[Data listing — start]

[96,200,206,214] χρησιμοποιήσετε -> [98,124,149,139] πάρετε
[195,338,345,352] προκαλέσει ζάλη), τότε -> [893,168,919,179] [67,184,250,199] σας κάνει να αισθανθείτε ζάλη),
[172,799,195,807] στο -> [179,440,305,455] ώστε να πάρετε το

[Data listing — finish]
[Data listing — start]

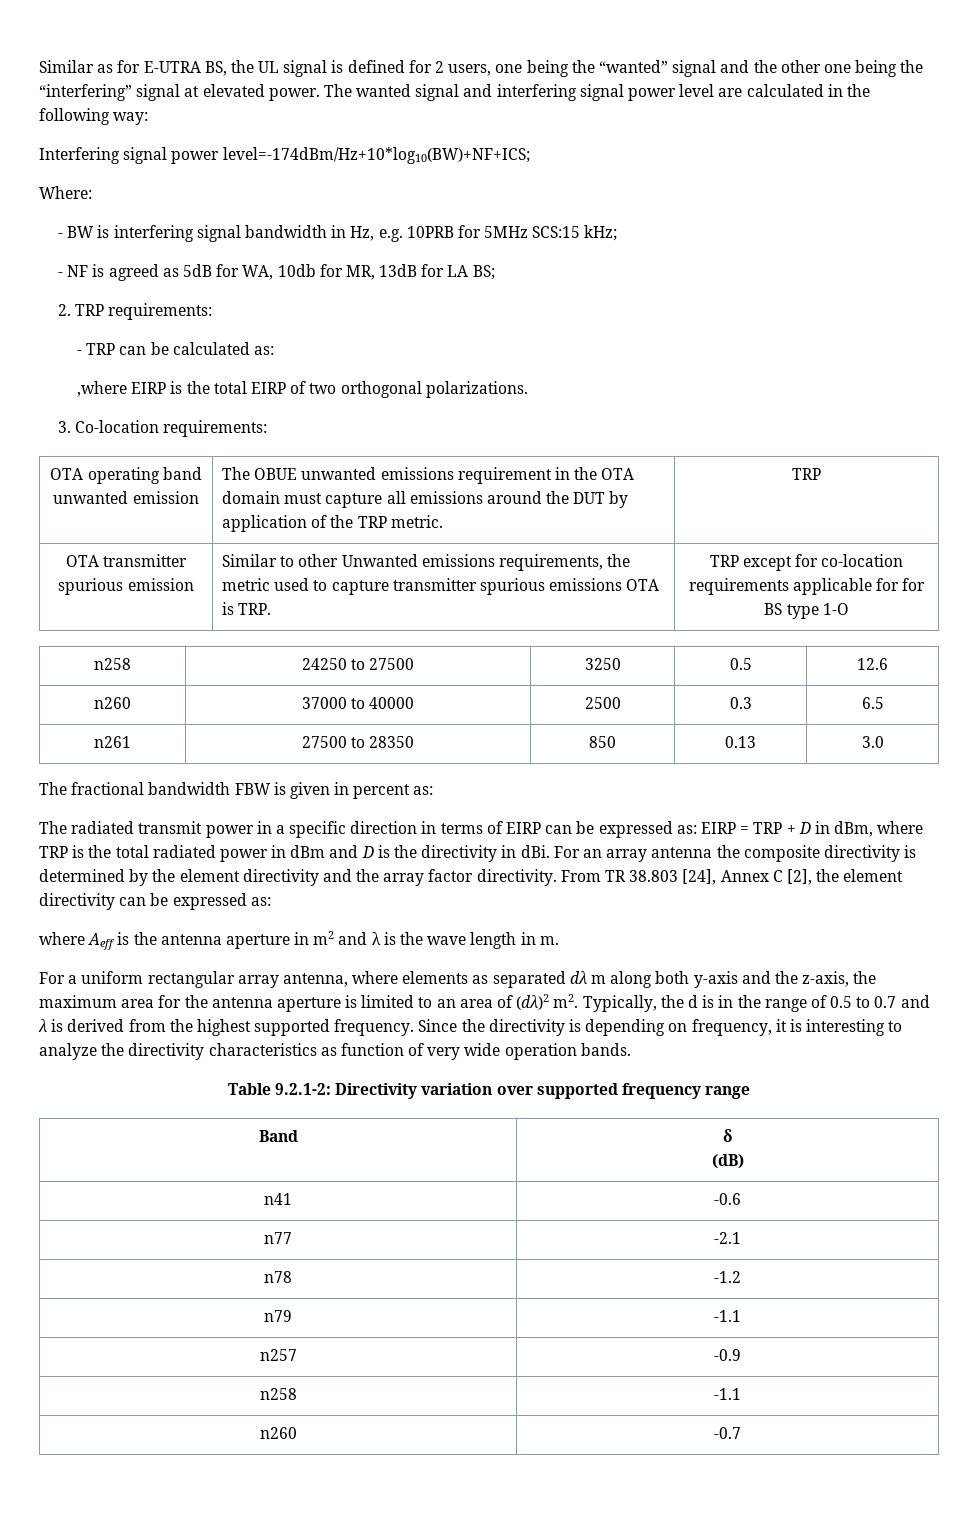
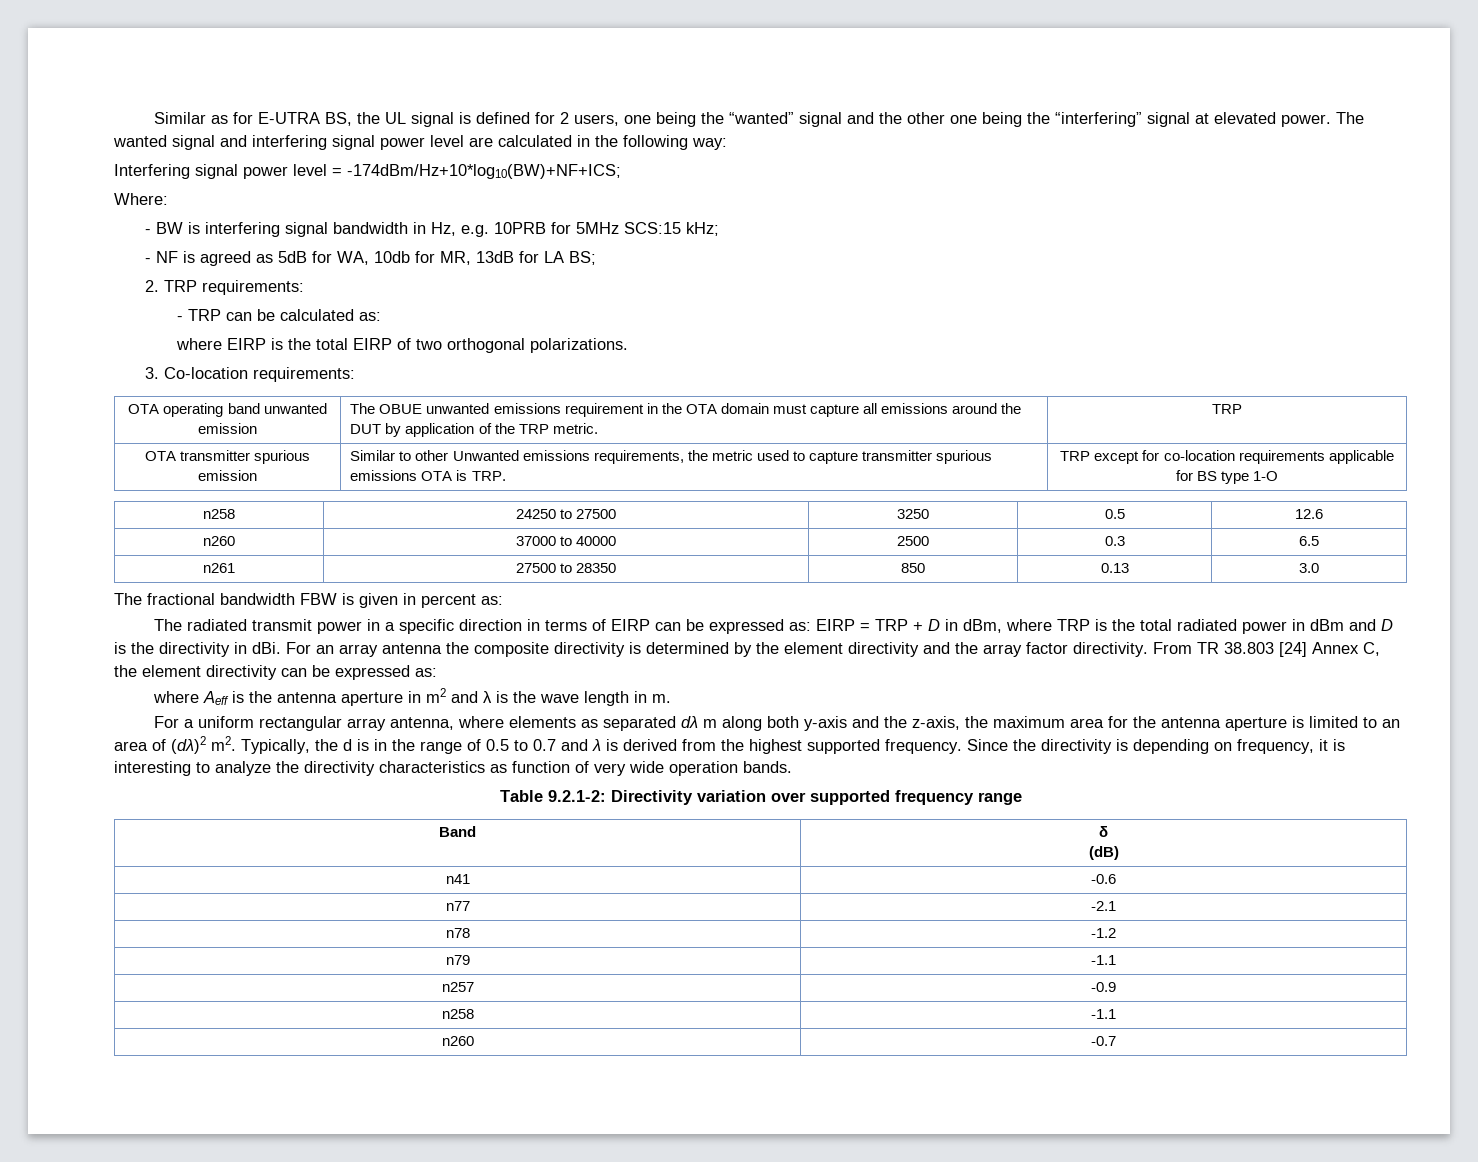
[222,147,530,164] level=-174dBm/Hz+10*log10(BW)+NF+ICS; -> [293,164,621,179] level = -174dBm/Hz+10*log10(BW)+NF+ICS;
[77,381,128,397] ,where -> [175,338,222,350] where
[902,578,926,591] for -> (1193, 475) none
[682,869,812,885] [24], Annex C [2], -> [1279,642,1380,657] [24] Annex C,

[Data listing — finish]

• What needs to be done: Your answer should be the exact lines above from the one with "[96,200,206,214] χρησιμοποιήσετε ->" through the one with "[172,799,195,807] στο ->", both included, and nothing besides.

• Problem solution:
[96,200,206,214] χρησιμοποιήσετε -> [98,124,149,139] πάρετε
[195,338,345,352] προκαλέσει ζάλη), τότε -> [893,168,919,179] [67,184,250,199] σας κάνει να αισθανθείτε ζάλη),
[172,799,195,807] στο -> [179,440,305,455] ώστε να πάρετε το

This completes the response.